*EXERCISE*: Everything in the data below is left aside except the lines from the one containing "micrograph displays no" through the one containing "non-Hodgkin's type, Low"; repeat those exactly.

*RECORDS PROVIDED*:

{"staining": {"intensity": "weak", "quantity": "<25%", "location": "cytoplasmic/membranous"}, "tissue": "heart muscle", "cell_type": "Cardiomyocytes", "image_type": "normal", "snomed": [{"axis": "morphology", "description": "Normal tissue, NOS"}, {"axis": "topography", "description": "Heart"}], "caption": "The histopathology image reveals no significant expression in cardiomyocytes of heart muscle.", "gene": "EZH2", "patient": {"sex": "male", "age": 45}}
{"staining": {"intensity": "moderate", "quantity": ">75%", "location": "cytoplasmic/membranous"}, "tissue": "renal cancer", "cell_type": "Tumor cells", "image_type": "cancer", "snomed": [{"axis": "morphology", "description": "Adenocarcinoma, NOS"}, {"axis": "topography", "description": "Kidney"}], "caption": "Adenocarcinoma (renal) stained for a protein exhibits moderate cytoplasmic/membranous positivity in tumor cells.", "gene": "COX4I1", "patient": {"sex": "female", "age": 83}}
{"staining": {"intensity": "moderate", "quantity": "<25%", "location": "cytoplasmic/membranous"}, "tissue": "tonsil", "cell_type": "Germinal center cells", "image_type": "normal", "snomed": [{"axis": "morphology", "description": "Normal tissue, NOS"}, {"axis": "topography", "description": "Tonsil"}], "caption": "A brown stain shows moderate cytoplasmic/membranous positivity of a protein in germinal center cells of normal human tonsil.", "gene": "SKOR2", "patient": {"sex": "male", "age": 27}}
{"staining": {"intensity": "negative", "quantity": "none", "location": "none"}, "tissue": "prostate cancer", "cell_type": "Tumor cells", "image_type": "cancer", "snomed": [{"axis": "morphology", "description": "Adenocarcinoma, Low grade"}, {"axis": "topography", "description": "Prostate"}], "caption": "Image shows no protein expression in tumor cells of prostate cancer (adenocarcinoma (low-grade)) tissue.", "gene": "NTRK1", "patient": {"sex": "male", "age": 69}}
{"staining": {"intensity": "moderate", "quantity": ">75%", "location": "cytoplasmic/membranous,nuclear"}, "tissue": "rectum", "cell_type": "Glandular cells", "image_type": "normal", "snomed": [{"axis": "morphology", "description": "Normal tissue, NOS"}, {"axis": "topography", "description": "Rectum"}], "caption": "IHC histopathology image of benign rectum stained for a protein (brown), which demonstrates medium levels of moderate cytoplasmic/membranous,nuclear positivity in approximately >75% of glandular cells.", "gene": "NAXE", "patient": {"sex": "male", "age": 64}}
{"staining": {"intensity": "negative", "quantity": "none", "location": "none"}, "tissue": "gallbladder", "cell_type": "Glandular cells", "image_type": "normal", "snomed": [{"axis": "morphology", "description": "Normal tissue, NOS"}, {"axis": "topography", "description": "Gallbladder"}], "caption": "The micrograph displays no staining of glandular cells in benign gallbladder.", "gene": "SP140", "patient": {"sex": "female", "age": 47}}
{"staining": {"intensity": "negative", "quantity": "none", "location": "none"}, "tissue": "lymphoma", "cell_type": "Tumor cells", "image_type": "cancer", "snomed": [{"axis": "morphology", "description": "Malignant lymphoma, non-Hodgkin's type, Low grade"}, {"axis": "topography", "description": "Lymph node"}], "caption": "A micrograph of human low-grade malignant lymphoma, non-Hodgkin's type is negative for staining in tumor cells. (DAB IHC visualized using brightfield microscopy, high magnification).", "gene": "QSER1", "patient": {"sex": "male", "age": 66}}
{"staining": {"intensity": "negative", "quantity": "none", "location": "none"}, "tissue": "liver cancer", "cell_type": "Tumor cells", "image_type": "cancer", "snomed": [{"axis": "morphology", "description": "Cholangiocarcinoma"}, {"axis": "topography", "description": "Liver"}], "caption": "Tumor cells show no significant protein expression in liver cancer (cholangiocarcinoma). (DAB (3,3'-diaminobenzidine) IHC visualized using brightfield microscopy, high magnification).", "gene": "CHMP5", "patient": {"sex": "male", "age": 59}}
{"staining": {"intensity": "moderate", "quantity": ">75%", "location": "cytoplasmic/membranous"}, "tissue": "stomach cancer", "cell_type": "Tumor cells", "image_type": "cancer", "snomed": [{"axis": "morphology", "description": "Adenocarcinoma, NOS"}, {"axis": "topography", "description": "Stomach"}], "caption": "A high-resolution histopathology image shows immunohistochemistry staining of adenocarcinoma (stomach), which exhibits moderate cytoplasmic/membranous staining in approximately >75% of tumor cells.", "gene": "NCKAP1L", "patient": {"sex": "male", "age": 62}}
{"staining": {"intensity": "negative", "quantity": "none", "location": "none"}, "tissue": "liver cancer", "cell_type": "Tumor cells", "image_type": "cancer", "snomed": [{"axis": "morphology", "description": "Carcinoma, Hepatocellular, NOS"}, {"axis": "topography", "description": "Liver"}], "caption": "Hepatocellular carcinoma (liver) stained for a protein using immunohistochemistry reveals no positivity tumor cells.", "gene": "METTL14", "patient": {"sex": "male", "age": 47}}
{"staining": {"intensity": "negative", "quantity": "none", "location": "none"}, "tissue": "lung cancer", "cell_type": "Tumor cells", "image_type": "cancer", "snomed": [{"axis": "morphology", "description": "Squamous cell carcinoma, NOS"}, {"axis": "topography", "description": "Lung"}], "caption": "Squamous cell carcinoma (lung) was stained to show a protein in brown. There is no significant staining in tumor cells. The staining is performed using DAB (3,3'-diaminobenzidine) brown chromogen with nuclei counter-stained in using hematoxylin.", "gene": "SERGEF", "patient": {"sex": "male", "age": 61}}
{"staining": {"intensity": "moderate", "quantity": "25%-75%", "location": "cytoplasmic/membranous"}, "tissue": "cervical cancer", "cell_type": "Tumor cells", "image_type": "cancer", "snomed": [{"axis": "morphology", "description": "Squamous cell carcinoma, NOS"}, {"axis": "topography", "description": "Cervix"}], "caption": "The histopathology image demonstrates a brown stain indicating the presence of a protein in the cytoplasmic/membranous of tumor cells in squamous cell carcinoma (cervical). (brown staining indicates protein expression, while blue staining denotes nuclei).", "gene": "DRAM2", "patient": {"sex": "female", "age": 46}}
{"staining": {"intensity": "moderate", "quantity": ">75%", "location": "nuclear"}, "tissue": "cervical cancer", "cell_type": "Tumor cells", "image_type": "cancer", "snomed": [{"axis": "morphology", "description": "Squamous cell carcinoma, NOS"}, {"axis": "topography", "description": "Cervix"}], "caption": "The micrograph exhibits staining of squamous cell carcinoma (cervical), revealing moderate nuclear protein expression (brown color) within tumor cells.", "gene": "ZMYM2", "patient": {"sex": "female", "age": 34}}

*THE COMPLETED TASK*:
{"staining": {"intensity": "negative", "quantity": "none", "location": "none"}, "tissue": "gallbladder", "cell_type": "Glandular cells", "image_type": "normal", "snomed": [{"axis": "morphology", "description": "Normal tissue, NOS"}, {"axis": "topography", "description": "Gallbladder"}], "caption": "The micrograph displays no staining of glandular cells in benign gallbladder.", "gene": "SP140", "patient": {"sex": "female", "age": 47}}
{"staining": {"intensity": "negative", "quantity": "none", "location": "none"}, "tissue": "lymphoma", "cell_type": "Tumor cells", "image_type": "cancer", "snomed": [{"axis": "morphology", "description": "Malignant lymphoma, non-Hodgkin's type, Low grade"}, {"axis": "topography", "description": "Lymph node"}], "caption": "A micrograph of human low-grade malignant lymphoma, non-Hodgkin's type is negative for staining in tumor cells. (DAB IHC visualized using brightfield microscopy, high magnification).", "gene": "QSER1", "patient": {"sex": "male", "age": 66}}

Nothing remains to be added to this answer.